When I went for a bike ride last week, I was whirring round the bays when I saw a flash of brilliant blue. At first I thought it was a metallic crisp packet, it was so shiny, but then it took off and flew into a tree. I put on my brakes, pulled my feet out of my clips and admired the radiance of the kingfisher.
This is such a gorgeous, dazzling bird. It looks as though it is adorned with jewellery, and not the cheap stuff either. I carried on my ride, more aware now of the variable oystercatchers (I have visions of them being good at times and fair to middling at others), terns, petrels, and shags (we call them cormorants – it saves the giggling). Apparently sea birds sneeze excess salt out of their bodies. I think that’s fascinating!
I never thought as myself as a bird-watcher although I do remember as a child that my mother used to call me to the window to point out the blue tits, woodpeckers, nuthatches, robins and chaffinches. Not starlings – she didn’t like starlings.
She used to hang out a little bag full of nuts and scraps and bread crusts suspended from the rose trellis. The squirrels used to shin up the wooden joists and grab the bag in their greedy little paws. As they nibbled the goodies, they would be dive-bombed by twittering sparrows who wanted their turn.
When I first came to New Zealand, I realised the birds were different. Your kingfishers don’t look like our kingfishers. The herons, robins and magpies are all different.

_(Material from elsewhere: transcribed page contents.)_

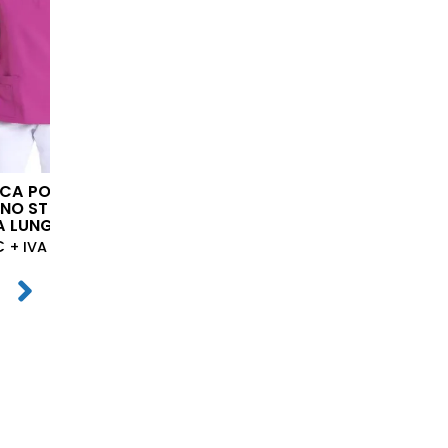
CA POWER
CASACCA SMART
PANTALONE 
 NO STIRO
VIOLET NO STIRO
VIOLET NO ST
A LUNGA
42,50
34,50
€
€
+ IVA
+ IVA
€
+ IVA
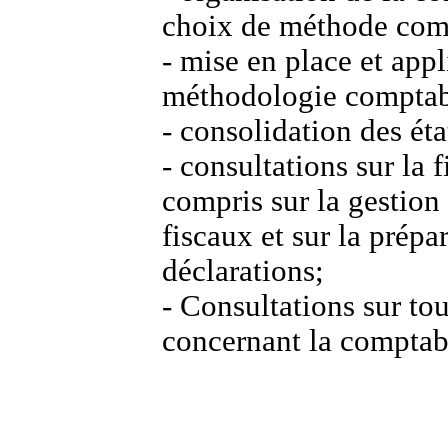
choix de méthode com
-
mise en place et appl
méthodologie comptab
-
consolidation des éta
-
consultations sur la f
compris sur la gestion
fiscaux et sur la prépa
déclarations;
-
Consultations sur to
concernant la comptabi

I bought a book to identify them and, in lieu of any native mammals to study, I got quite adept at naming the feathered companions to our walks.
If I didn’t know what a tweeting species was, I would invariably just give it a name at random – my husband was never any the wiser. Rifleman was my favourite. I’m still not sure that I’ve ever seen one, but it’s a cool name.
The fantails used to freak me out – they don’t behave in the way that I expected birds to. Rather than streaking off, they flitter about your head and feet, swooping in to catch the tasty morsels you disturb. Now I know what they’re doing, I’m quite happy to share my world with them. And what a rich, beautiful world it can be at times.